:: Dataset records

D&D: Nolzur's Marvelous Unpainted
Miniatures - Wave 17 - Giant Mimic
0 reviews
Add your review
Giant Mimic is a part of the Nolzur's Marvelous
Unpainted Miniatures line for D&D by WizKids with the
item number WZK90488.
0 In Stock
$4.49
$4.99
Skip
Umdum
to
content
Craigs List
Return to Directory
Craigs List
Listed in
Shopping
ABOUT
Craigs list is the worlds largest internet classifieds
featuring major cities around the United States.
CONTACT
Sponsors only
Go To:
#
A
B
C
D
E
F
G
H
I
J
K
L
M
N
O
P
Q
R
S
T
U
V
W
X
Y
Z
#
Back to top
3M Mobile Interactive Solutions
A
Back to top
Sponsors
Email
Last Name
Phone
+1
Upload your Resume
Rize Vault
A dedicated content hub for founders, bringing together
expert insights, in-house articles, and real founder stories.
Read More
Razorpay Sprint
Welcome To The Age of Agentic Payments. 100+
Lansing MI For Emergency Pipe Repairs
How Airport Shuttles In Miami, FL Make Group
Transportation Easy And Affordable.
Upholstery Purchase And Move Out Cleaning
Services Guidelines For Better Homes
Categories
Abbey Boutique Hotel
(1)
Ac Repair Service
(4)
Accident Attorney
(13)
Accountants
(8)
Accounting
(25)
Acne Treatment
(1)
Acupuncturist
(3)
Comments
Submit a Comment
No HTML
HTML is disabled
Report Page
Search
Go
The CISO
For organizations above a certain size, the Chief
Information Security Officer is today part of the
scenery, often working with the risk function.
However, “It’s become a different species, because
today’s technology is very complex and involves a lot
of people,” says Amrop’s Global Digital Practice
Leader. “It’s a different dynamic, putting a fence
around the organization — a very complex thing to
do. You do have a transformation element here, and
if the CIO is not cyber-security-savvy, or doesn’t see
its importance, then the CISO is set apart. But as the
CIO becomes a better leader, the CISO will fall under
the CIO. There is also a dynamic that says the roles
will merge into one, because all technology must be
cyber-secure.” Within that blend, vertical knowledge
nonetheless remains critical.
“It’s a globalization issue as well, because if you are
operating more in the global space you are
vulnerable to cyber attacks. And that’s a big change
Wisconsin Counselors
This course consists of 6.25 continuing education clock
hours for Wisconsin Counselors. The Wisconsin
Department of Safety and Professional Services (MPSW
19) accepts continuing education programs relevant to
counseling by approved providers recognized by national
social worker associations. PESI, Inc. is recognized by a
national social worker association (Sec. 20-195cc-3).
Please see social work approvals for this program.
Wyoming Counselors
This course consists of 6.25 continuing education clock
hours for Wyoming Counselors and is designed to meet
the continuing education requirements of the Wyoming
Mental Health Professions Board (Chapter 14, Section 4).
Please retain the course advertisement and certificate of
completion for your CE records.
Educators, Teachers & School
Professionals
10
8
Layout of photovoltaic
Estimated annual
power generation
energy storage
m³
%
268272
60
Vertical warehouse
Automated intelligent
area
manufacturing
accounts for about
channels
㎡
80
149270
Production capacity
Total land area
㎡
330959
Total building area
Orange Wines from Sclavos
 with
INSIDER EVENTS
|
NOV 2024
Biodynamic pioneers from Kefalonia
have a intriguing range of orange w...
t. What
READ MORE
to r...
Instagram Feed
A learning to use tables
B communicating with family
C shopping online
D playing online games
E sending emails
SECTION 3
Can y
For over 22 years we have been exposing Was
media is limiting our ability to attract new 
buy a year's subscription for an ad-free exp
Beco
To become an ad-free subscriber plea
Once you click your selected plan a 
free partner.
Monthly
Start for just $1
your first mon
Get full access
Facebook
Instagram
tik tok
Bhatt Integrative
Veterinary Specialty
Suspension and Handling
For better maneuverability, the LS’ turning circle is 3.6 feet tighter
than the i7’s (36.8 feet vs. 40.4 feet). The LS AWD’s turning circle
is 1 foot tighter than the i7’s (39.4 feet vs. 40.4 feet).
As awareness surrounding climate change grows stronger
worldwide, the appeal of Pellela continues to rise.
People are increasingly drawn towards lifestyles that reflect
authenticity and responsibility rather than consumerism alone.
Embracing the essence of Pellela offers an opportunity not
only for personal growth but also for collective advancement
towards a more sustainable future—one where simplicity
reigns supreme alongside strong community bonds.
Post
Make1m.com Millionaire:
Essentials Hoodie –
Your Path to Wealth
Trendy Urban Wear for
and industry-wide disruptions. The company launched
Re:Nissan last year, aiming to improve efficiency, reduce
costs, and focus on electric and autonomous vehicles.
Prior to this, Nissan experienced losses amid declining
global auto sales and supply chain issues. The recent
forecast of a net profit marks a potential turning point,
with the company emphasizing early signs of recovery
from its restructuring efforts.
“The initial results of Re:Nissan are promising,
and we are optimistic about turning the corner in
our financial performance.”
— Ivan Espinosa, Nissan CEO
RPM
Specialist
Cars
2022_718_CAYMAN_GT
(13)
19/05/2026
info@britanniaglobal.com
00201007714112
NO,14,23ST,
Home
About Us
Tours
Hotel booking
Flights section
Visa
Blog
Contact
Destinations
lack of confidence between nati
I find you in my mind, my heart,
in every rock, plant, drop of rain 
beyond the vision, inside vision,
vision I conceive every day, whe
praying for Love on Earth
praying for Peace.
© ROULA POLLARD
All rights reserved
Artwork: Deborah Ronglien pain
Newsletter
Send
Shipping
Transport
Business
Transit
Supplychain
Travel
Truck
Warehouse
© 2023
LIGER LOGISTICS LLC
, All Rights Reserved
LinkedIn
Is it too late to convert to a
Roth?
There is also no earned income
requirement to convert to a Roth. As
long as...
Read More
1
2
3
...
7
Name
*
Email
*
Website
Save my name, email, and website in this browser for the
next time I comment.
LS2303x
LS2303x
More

::::

Copy all lines from the data that hold the word "Hotel".

Abbey Boutique Hotel
Hotel booking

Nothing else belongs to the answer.